Michael Vaughan, Gary Pratt and Andrew Flintoff
I've never experienced anything like it and probably won't ever again. It was mind-blowing
Gary Pratt (centre)

Gary Pratt is keeping level-headed despite a cameo role in the Ashes series which has elevated him to a cult figure in English cricket.

Pratt, a fringe player for Durham, upset the Aussies when running out skipper Ricky Ponting as a sub fielder at a key moment in the fourth Test.

"My feet are on the ground and I'm just concentrating on getting in the Durham side," Pratt told BBC Sport.

"It was just a normal, everyday thing you do - pick a ball up and throw it."

Ponting's dismissal turned the tide of the Trent Bridge Test - and the Ashes series - England's way, and brought to a head Australia's resentment over the home side's use of substitute fielders.

Ponting let fly at the England dressing room as he trudged off the field and was later fined 75% of his 5,200 match fee, even though Pratt was legitimately on the field for the injured Simon Jones.

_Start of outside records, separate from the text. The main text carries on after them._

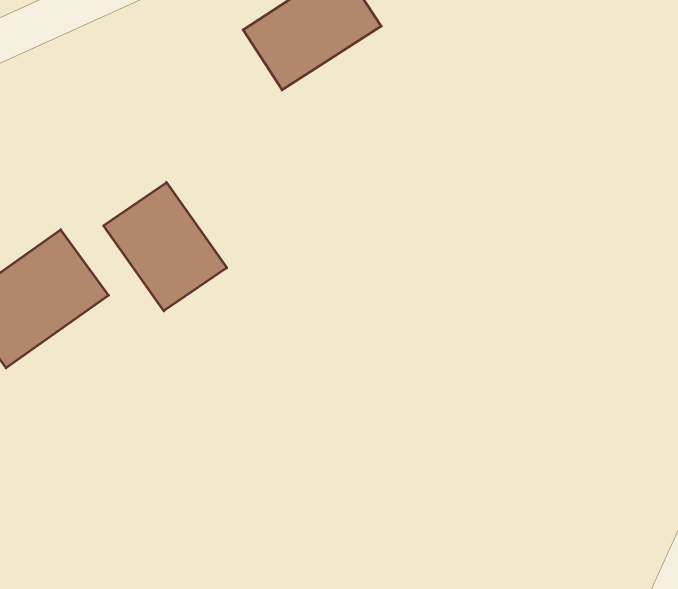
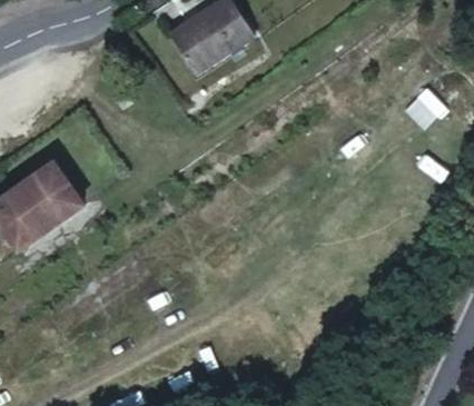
building: [104,182,227,311] -> none

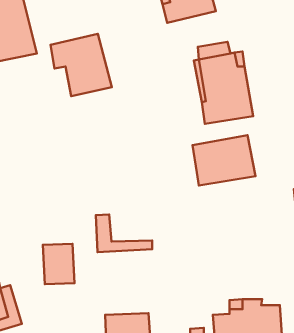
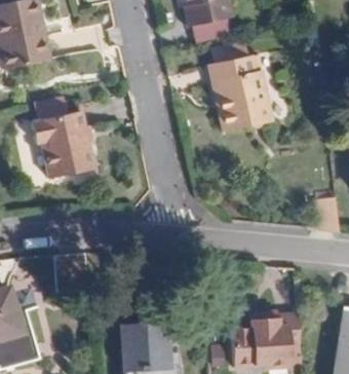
building: [51,34,112,96] -> [33,109,96,174]
building: [193,135,256,186] -> none
building: [96,214,152,252] -> none

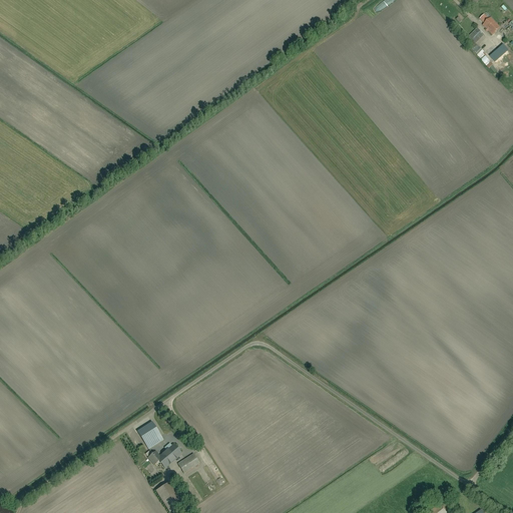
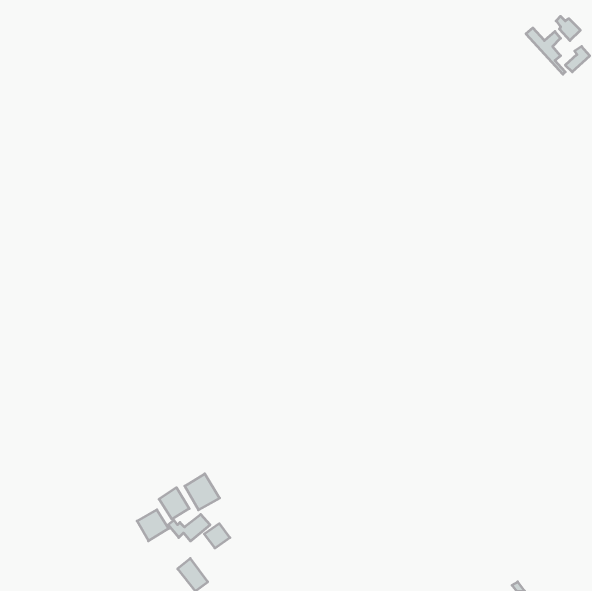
building: none -> [185,474,220,510]
building: none -> [137,510,169,541]

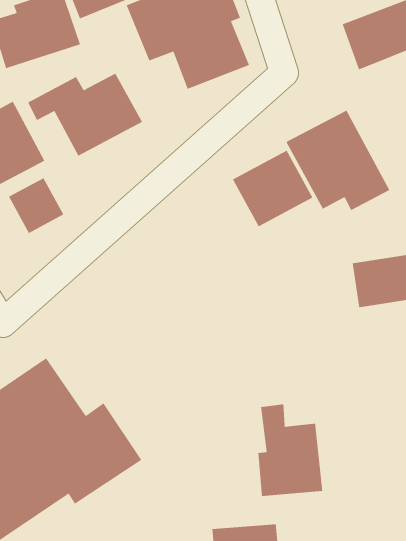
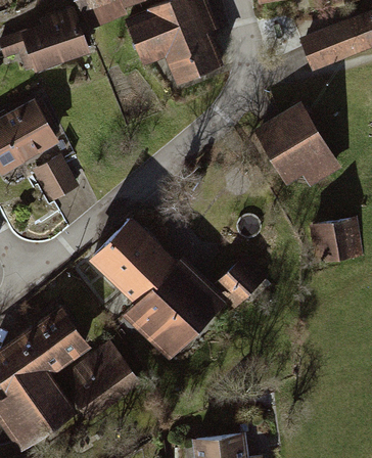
building: [27,73,143,157] -> none
building: [232,150,313,227] -> none
building: none -> [90,217,263,361]
building: [258,403,323,497] -> none

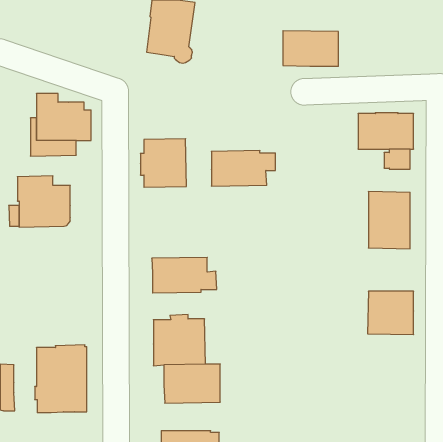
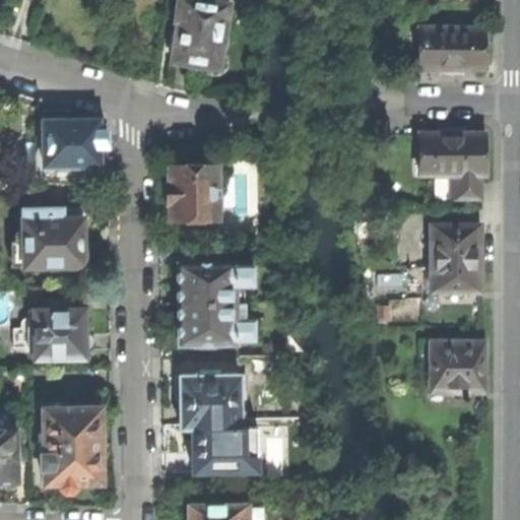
building: [283,31,338,66] -> [419,28,484,70]
building: [211,151,275,186] -> [178,262,253,304]
building: none -> [28,300,93,358]

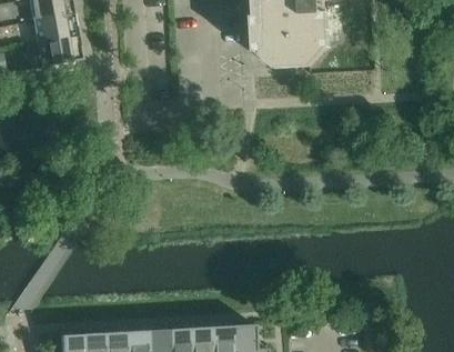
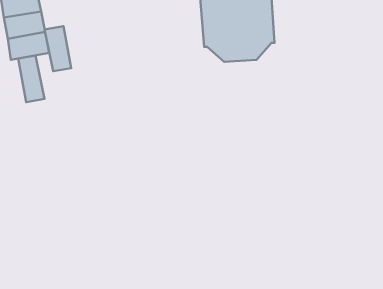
building: none -> [45,26,71,71]
building: none -> [18,56,44,102]

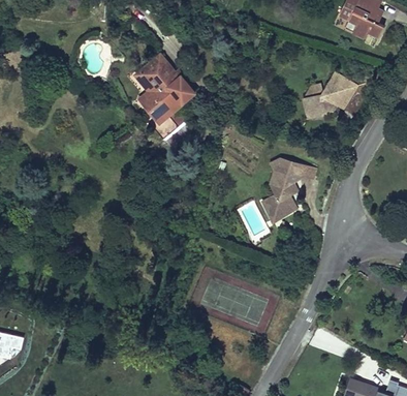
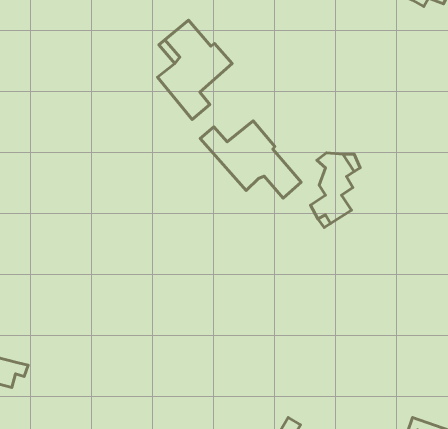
building: [305,77,357,121] -> none
building: none -> [200,121,301,198]

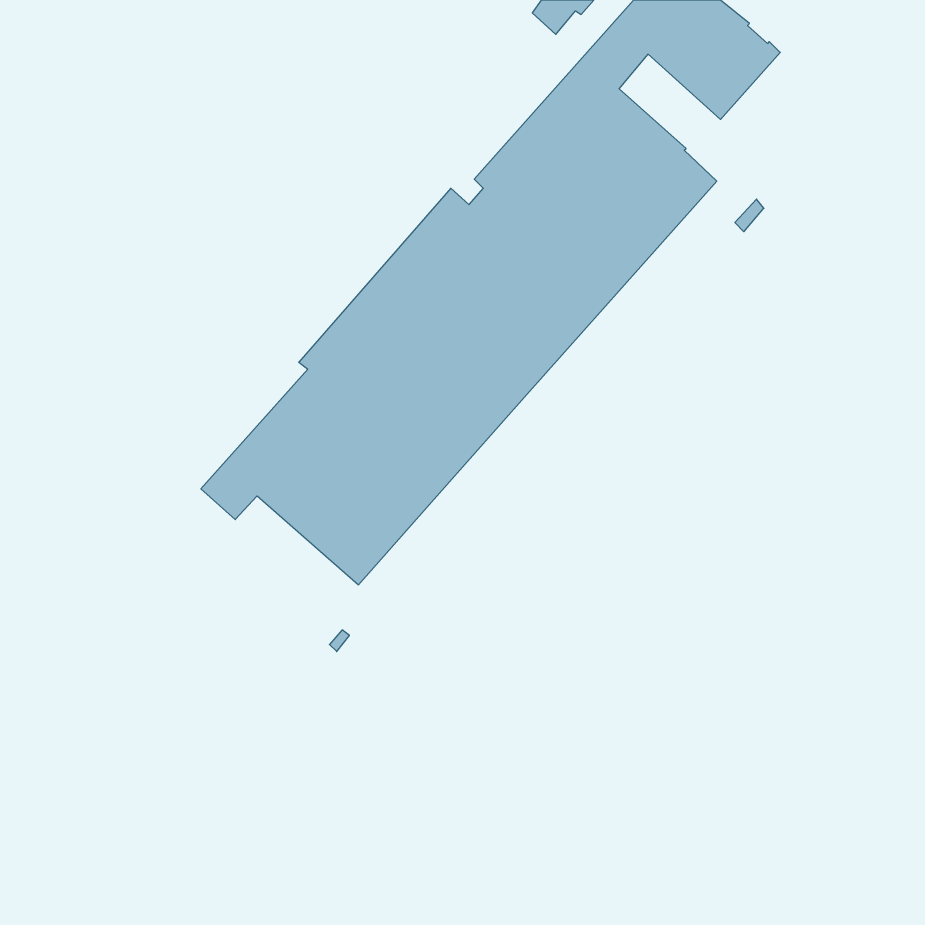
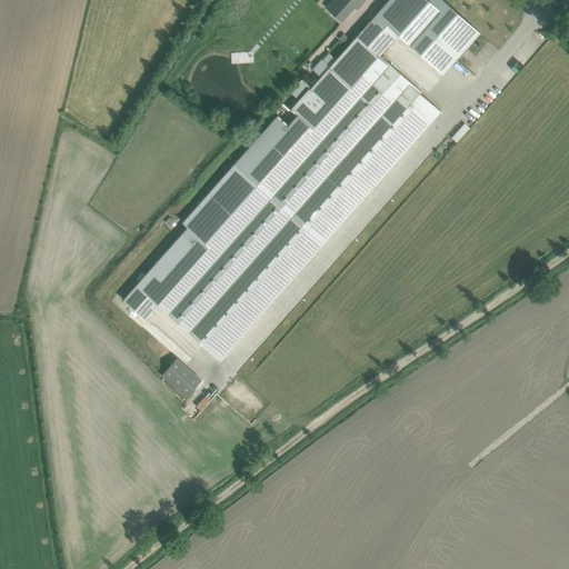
building: none -> [160,357,201,397]

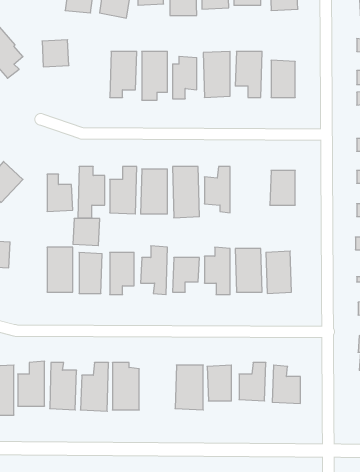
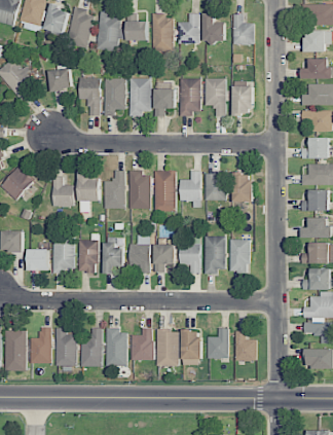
building: none -> [78,78,100,115]
building: none -> [205,173,226,201]
building: [73,219,100,246] -> [28,249,49,270]
building: none -> [132,329,153,360]

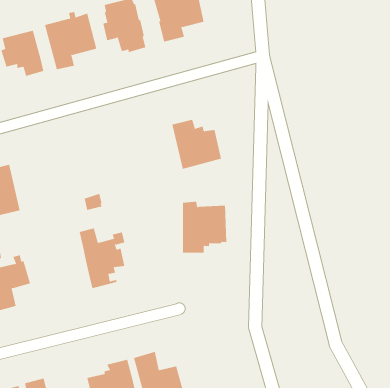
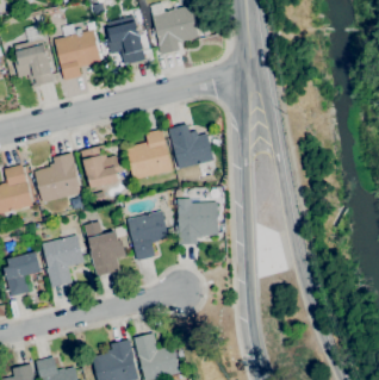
building: none -> [125,129,173,180]
building: none -> [80,145,120,188]
building: none -> [33,152,81,203]
building: none -> [126,211,174,261]
building: none -> [42,235,83,288]

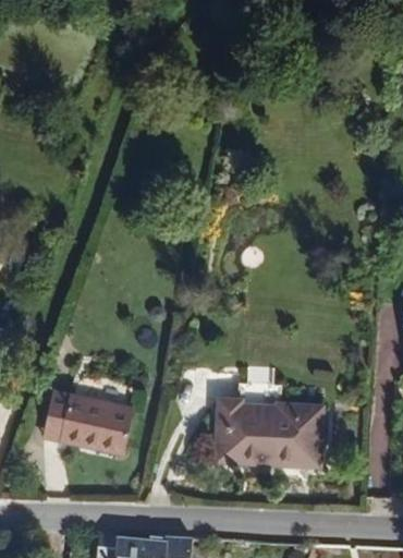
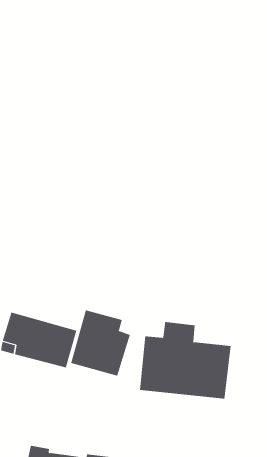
building: none -> [70,310,131,377]

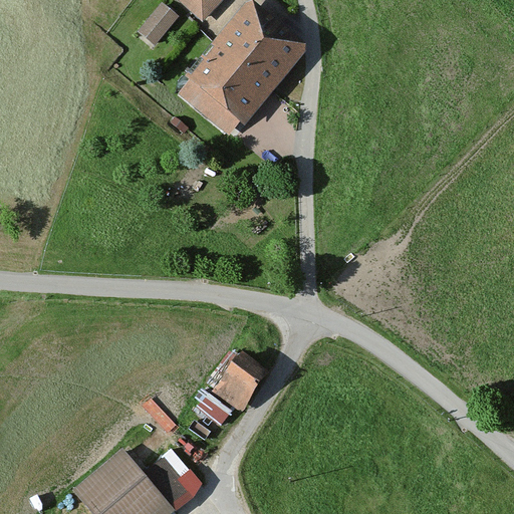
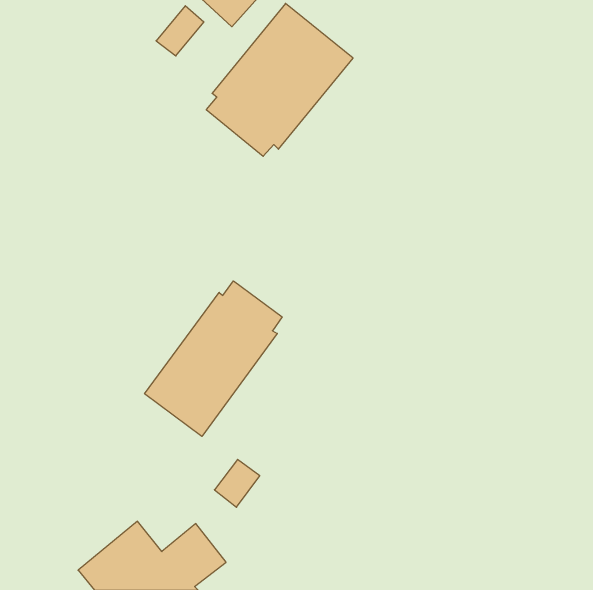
building: none -> [145,281,282,436]
building: [216,355,264,406] -> none

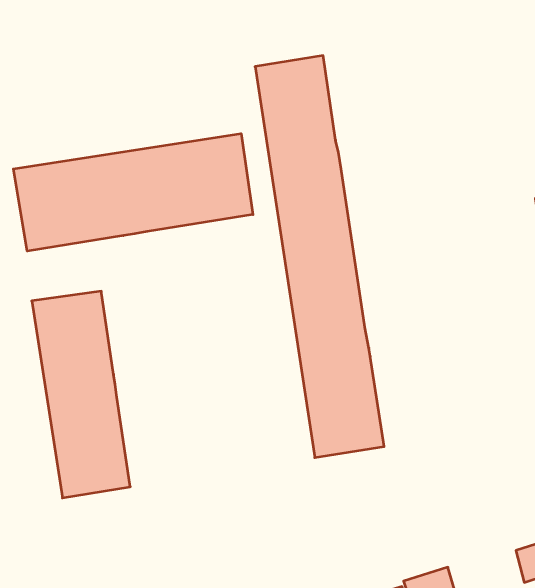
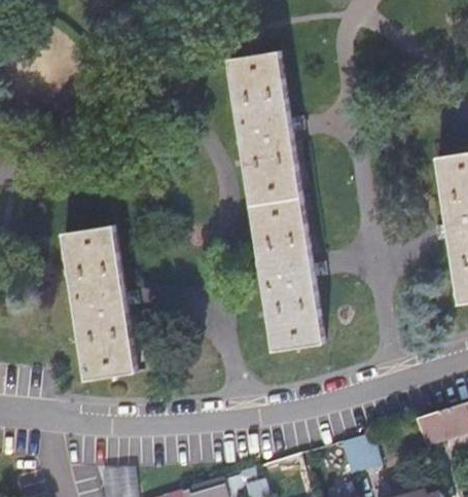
building: [13,134,253,251] -> none

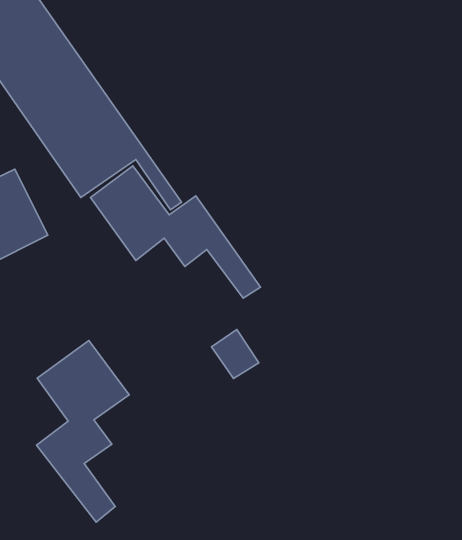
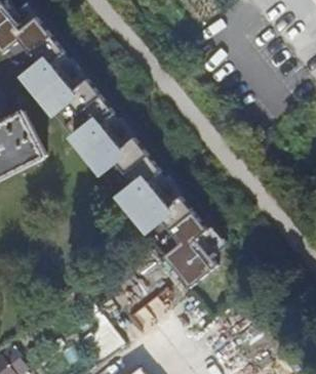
building: none -> [114,170,229,284]
building: [37,341,129,522] -> none

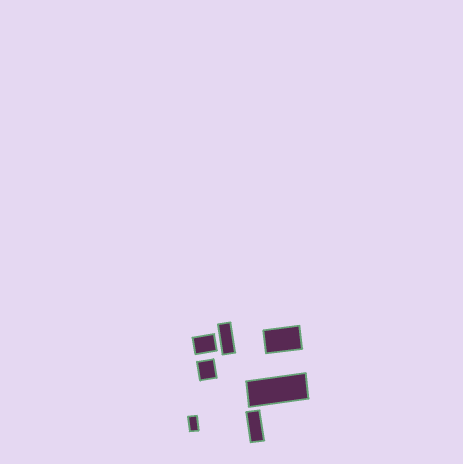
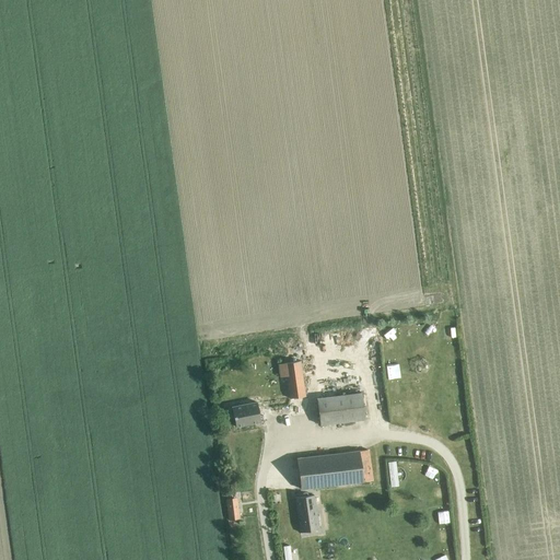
building: [218,323,235,354] -> [285,361,306,399]
building: [197,359,217,381] -> none

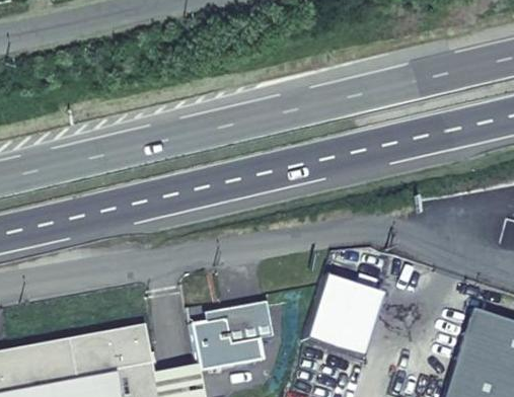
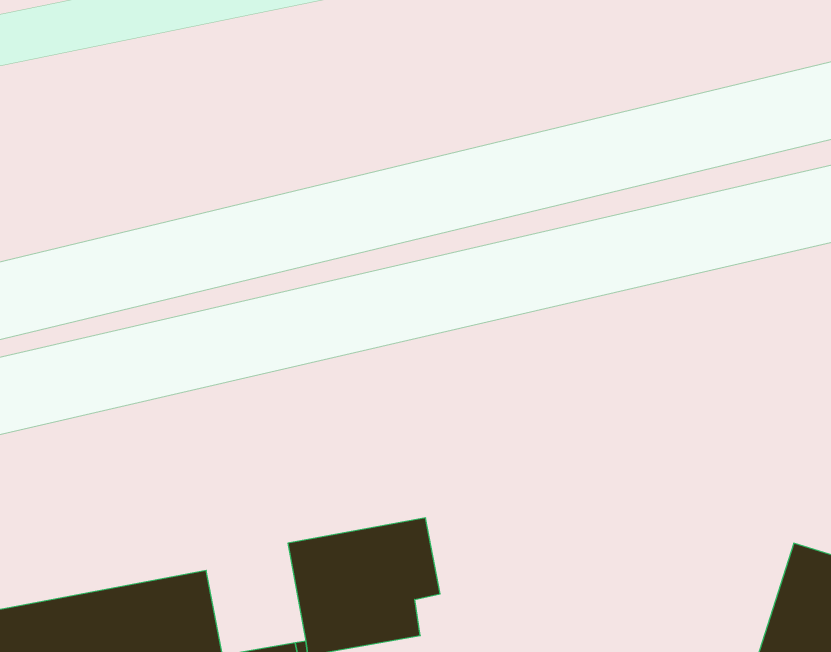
building: [305,273,384,358] -> none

"It was quite a big moment in the series. I've seen the run-out a few times on video and it looks quite nice to be honest," Pratt added.

Ricky Ponting is run out at Trent Bridge
I didn't even think about missing. I knew from the moment it left my hand it was the one
Gary Pratt

His fielding heroics, and the Australian indignation that followed, saw England fans latch onto him as some sort of ironic hero.

A group of fans at the fifth Test proudly donned Gary Pratt T-shirts, while a placard was spotted at Tuesday's Tragalgar Square bus parade carrying the words 'Pratt for OBE".

The 23-year-old is a one-day regular for his county side but has not played a Championship match all year.

Receiving the adoration of a nation alongside genuine stars like Andrew Flintoff was a culture shock.

"It's been very hectic but it's been great and I've been taking every moment of it in," Pratt said.

"Tuesday was absolutely fantastic. I've never experienced anything like it and probably won't ever again. It was mind-blowing.

"I've felt part of the side for a while now. I've only been helping out on 12th-man duties but I feel a really big part of it."

Pratt's expert fielding skills have been used by England since last summer, but he remained an unknown figure until that day in Nottingham when he secured his place in cricketing folklore.

Gary Pratt
Pratt has had a taster and wants to break into the England side

"I just wanted the ball to come to me every single ball," Pratt recalled.

"I remember Damien Martyn dropping one down, shouting yes and thinking to myself, 'right, that's me'.

"The ball was running along the square so I was able to pick it up cleanly. I had about one-and-a-half stumps in view and I just let it go.

"I didn't even think about missing. I knew from the moment it left my hand it was the one."

It was the moment Australia finally cracked, a sign that England were on top and on their way to Ashes glory for the first time in 18 long years.

Australia had been complaining over England's use of sub fielders to replace tired fast bowlers, a policy they saw as against the spirit of the game.

And for doing a "normal, everyday thing", Pratt was unwittingly at the centre of a storm.

"It was a heat of the moment thing from Ricky," Pratt said.

"I'm sure if Michael Clarke wasn't in their Test side he'd be used by the Australians. I spoke to Ricky on Monday night and he signed a picture for me. He's fine.

"Substitutes have been used in the past. Bowlers bowl their hearts out and go off and change their shirt and freshen up. Well, maybe not freshen up, but it's not like they're going off for 10 overs for a rest and a massage."

Pratt's taste of top-level cricket has made him want more, and he harbours serious ambitions to make the England team as a batsman - after he cements a place at Durham, of course.

"My opportunity has come about through what's happened with the Ashes. It's good in a way but not in another way," he explained.

"I'm in talks with Durham at the moment about extending my contract. I just want to play cricket and do well.

"I want to get into that England side as batter and a fielder as opposed to just as a 12th-man fielder.

"Not many of the guys get to see what goes on in the England dressing room, to be in there and feel what it's like. It just makes you want to be a part of it.

"It gives you so much aspiration to get to that stage of your career. I'll be trying my guts out to do that."